THE TASK => Every line below from the one containing "right ankle: (161, 274)" through the one containing "right wrist: (167, 236)" must be transcribed exactly. Omit all lines outside that stretch.

RECORDS FOR THIS TASK =>
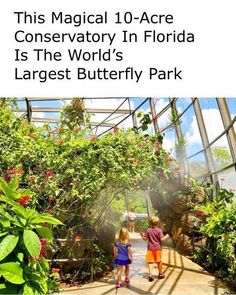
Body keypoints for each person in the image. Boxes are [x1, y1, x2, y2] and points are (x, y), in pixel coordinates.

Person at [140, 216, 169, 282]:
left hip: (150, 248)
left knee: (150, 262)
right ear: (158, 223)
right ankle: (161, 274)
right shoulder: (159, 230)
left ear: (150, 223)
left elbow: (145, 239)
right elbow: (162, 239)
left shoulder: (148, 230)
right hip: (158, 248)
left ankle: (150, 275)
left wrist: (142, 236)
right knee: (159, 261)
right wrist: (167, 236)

--

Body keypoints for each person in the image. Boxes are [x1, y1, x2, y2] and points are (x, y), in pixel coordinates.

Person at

YOUR SOLUTION =>
right ankle: (161, 274)
right shoulder: (159, 230)
left ear: (150, 223)
left elbow: (145, 239)
right elbow: (162, 239)
left shoulder: (148, 230)
right hip: (158, 248)
left ankle: (150, 275)
left wrist: (142, 236)
right knee: (159, 261)
right wrist: (167, 236)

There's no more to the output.